*** Teks Sumber ***

Namun ia menambahkan, kemampuan nuklir Iran tidak bisa dihentikan hanya karena fasilitas diserang. “Itu hanya ilusi. Kemampuan nuklir kami berada di dalam benak para ilmuwan kami, bukan hanya di fasilitas.”
Serangan gabungan AS dan Israel ke fasilitas nuklir Iran di Natanz, Fordow, dan Isfahan bulan lalu sempat memicu kekhawatiran dunia. Namun laporan Al Jazeera dan Reuters menyebut kerusakan itu hanya menunda program nuklir Iran selama beberapa bulan, bukan menghentikannya.
Pezeshkian menyatakan Iran tetap terbuka untuk negosiasi, tetapi dengan syarat jelas yang berbasis logika saling menguntungkan, tanpa ancaman maupun paksaan.
Iran juga menuding Israel terlibat dalam upaya pembunuhan terhadap Pezeshkian pada 15 Juni, saat ia menghadiri rapat Dewan Keamanan Nasional Tertinggi di Teheran.
Serangan yang menewaskan beberapa pejabat militer senior itu diklaim gagal melumpuhkan kepemimpinan politik Iran. “Mereka ingin menjerumuskan negara ini ke dalam kekacauan agar bisa menggulingkannya sepenuhnya,” tegas Pezeshkian.

*** Daftar Catatan ***

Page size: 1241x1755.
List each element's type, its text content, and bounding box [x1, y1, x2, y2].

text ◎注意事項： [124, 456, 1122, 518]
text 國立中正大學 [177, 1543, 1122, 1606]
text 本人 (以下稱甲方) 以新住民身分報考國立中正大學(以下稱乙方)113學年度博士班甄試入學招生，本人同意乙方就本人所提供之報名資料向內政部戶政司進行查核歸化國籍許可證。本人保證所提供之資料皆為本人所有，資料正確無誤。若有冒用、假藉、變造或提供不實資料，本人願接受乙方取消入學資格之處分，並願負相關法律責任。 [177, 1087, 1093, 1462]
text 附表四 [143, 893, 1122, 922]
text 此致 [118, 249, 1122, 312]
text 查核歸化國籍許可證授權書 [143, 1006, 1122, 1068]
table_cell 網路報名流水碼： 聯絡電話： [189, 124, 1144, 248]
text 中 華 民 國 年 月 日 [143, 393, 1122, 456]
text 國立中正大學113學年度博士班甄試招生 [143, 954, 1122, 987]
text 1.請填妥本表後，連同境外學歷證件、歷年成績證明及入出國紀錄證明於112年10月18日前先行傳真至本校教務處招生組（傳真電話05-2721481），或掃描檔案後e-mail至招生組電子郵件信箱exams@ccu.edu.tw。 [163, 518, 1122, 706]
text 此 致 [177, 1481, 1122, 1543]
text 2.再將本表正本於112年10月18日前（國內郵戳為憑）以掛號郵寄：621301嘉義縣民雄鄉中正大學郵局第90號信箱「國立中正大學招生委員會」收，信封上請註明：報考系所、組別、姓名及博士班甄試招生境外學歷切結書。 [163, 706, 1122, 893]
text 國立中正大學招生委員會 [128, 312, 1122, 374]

***

> _Daftar Tugas_
1. Menurut teks tentang program nuklir Iran, fasilitas nuklir Iran mana saja yang diserang oleh AS dan Israel?
2. Tuliskan lanjutan teks tentang program nuklir Iran dan pernyataan Pezeshkian, dimulai sesudah kalimat terakhirnya.
Catatan di atas tidak diperlukan untuk menyelesaikan tugas.

> _Jawaban Tugas_
1. Fasilitas di Natanz, Fordow, dan Isfahan.

2.
Pihak Barat menilai serangan Israel bertujuan memukul hierarki kepemimpinan Iran agar jalur negosiasi dan kemampuan militer negara itu lumpuh.
Namun menurut data yang dikutip The Guardian dan Financial Times, struktur pemerintahan Iran tetap utuh meski beberapa fasilitas militer dan nuklir rusak parah.
Al Udeid Jadi Sasaran, Qatar Tidak
Di tengah memanasnya situasi, serangan rudal Iran ke pangkalan udara Al Udeid di Qatar juga jadi sorotan. Pangkalan itu menampung ribuan personel militer AS dan menjadi titik logistik utama operasi udara di kawasan.
Pezeshkian menegaskan serangan itu tidak ditujukan kepada Qatar, melainkan ke fasilitas militer AS yang disebutnya terlibat dalam serangan ke Iran.
“Kami bahkan tidak pernah membayangkan adanya permusuhan atau persaingan antara kami dan negara Qatar. Saya katakan dengan jelas dan jujur bahwa kami tidak menyerang negara Qatar, tetapi menyerang sebuah pangkalan Amerika yang membombardir negara kami, sementara semua niat kami terhadap Qatar dan rakyatnya adalah positif,” ucapnya.
Menurut laporan CFR dan The Guardian, Iran bahkan berkomunikasi langsung dengan Emir Qatar untuk menjelaskan posisinya agar ketegangan regional tidak melebar.
Meski belum ada tanda eskalasi langsung setelah gencatan senjata 24 Juni, pernyataan Pezeshkian menjadi sinyal kuat bahwa Iran tidak menutup kemungkinan konfrontasi besar jika Israel kembali menyerang.
Dengan 900 korban jiwa di pihak Iran dalam konflik Juni lalu, tekanan publik dalam negeri untuk membalas diperkirakan semakin besar, dan setiap langkah militer berikutnya berpotensi mengguncang stabilitas kawasan.